I like this analysis because of the connections she makes between the reality of the world at the time, and the history of the sculpture and its time. Rodin's figure is pulsing with muscles that are tensed, as if thinking with his whole body (Sister Wendy's words). The piece was designed at about 27 inches tall and to sit above the viewer, as part of a large work that was never finished. In Cleveland it is much larger and perches outside the building on a kind of pedestal. Instead of contemplating those curled feet and toes, there is nothing. One must move up the leg and then the sculpture begins. But it isn't as it was meant to be, and that is her point. Isn't that fabulously astute?

Last week, we watched Sister Wendy at the Art Institute of Chicago where Grant Wood's "American Gothic" resides. Yesterday, I bought OC a Chai tea at a coffee shop that uses AG as their stylized logo. Instead of holding a pitchfork the man holds a coffee cup. She recognized it right away, remembering the painting's title and painter's name. A+!

Usually, one is at a loss to teach for lack of examples. Not so with art. It is a subject with an overwhelming plethora of styles, traditions, artists, symbols, elements, modes of expression, meanings, disciplines, forms, genres, and theories.

Still Life with Two Lemons, Pieter Claesz, 1629.

Queen Isabella of Spain's illuminated prayerbook, Ghent, c. 1497.

Standing Bodhisattva, 1st - 2nd century AD, or CE, Pakistan.

"[Still life] was considered the lowest form, the foot soldiers of the army of art, mean of spirit, who only painted things instead of people and events. And yet what hypocrisy, because everybody loved it, and we still love it."

----- Sister Wendy

Tuesday, October 05, 2010

Taking Ownership

The thing about a cedar fence is that, unlike trees, it doesn't just sit there and look pretty for decades. In a few short years, the fence is going to need maintenance.

I went to Home Depot to find out what I needed to take care of my fence. We had just moved and extended the fence in order to incorporate part of the front yard with the back yard. Now, the big old elm tree was enclosed, and we were oh, so proud of our work. Look at all of the space we have! And, privacy!

So, back to Home Depot, port where the reality of home ownership smacks you upside the head. A helpful salesperson told me all that I needed to know, which was that I could look forward to applying a cleanser to the surface in order to open up the pores. After it dried sufficiently, I could apply my chosen oil-based sealant.

It almost sounds like a facial.

I bought a small bottle of cleaner, a brush, and a 5-gallon bucket of wood preservative and stain. $144 later, I was stocked and ready to get to work.

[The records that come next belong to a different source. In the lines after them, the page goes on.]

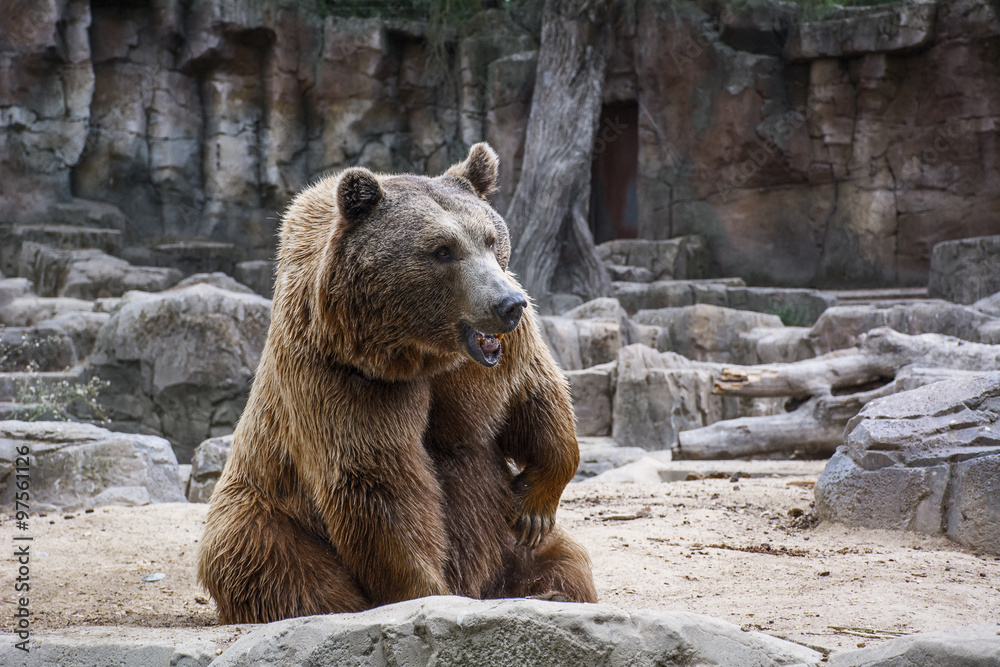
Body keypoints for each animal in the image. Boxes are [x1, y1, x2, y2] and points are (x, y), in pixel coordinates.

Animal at [197, 143, 597, 624]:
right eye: (442, 250)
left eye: (490, 238)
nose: (508, 304)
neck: (421, 351)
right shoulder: (342, 373)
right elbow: (380, 483)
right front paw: (426, 592)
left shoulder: (492, 362)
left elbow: (534, 397)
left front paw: (534, 505)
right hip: (266, 510)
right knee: (272, 561)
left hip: (506, 549)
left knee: (563, 560)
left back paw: (549, 594)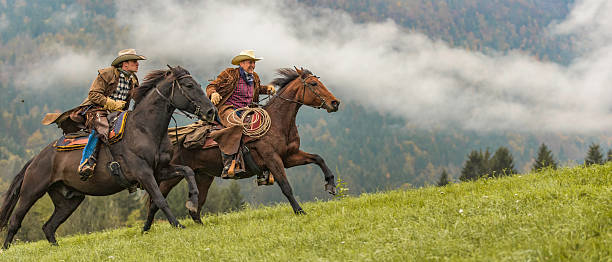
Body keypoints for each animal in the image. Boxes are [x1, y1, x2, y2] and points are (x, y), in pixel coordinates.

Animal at [0, 66, 216, 250]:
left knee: (49, 227)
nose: (210, 111)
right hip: (31, 192)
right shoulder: (143, 173)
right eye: (189, 86)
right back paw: (6, 249)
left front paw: (192, 203)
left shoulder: (160, 170)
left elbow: (187, 172)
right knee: (15, 221)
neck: (144, 129)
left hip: (69, 200)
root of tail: (36, 158)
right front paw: (178, 225)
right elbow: (160, 199)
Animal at [145, 68, 342, 229]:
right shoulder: (273, 159)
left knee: (196, 205)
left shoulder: (289, 157)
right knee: (156, 201)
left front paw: (331, 185)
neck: (278, 122)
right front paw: (300, 211)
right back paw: (148, 228)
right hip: (172, 175)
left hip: (203, 176)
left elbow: (318, 158)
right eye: (314, 84)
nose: (335, 103)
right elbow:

A project such as this is the kind of moment where the idea of teenage children is appealing. I do not yet possess one of these indentured servants, and the kittens are absolutely worthless at do-it-yourself. Unless you require a piece of furniture reduced to shreds.

The cleanser is serious. It requires watering your landscaping before use in order to avoid killing it, but after this process you can apply and hose it down without a worry. I watered, watered, watered.

My fence is getting better care than my face.

While washing sections of fence it is recommended that one keep these areas damp for the 10 - 15 minutes before rinsing thoroughly. I suppose this is what really gets the wood to open up its pores. What's weird is that after I rinsed, I could tell the boards were clean. The pores were open and ready to receive a protective coating to keep out the damaging rays of the sun and effects of harsh weather.

Not so much with my face.

Half the fence, both sides, were washed in one afternoon one and a half weeks ago. I finished the rest of it just the other day.

I do not like this, Sam I am.

The staining is going well. I'm almost one quarter of the way to halfway point. The threat of rain halted my specifically charted progress. It makes me feel like I'm getting a lot done when I count to the hundredths place.

Now that I think of it, 1,600 square feet of cedar fence is looking more and more like a decision made while drinking margaritas one summer night. It was like someone shouted, "Hey! You know what we need? A million board feet of cedar that needs to be washed and restained every couple of years!" And we were all, "brilliant!" and thought it was the most amazing idea, ever.

And you thought pot made you stupid.